*Assignment*:
Go over the entries and report the lines where the word "parcelas" occurs.

*Raw data*:
[Start of Attachment]
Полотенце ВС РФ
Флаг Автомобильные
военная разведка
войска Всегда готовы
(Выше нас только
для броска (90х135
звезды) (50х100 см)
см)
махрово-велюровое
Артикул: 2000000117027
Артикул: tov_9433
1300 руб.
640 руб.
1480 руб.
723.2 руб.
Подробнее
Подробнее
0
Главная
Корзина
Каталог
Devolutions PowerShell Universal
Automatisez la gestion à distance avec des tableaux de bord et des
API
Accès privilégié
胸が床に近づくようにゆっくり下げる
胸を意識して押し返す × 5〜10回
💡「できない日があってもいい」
[End of Attachment]
[Start of Attachment]
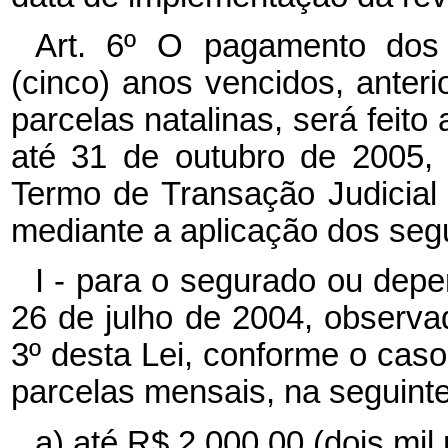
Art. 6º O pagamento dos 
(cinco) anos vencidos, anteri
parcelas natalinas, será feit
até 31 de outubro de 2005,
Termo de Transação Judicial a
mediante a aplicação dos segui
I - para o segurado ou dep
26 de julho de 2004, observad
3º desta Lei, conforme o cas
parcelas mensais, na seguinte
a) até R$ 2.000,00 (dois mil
[End of Attachment]
*Result of the task*:
parcelas natalinas, será feit
parcelas mensais, na seguinte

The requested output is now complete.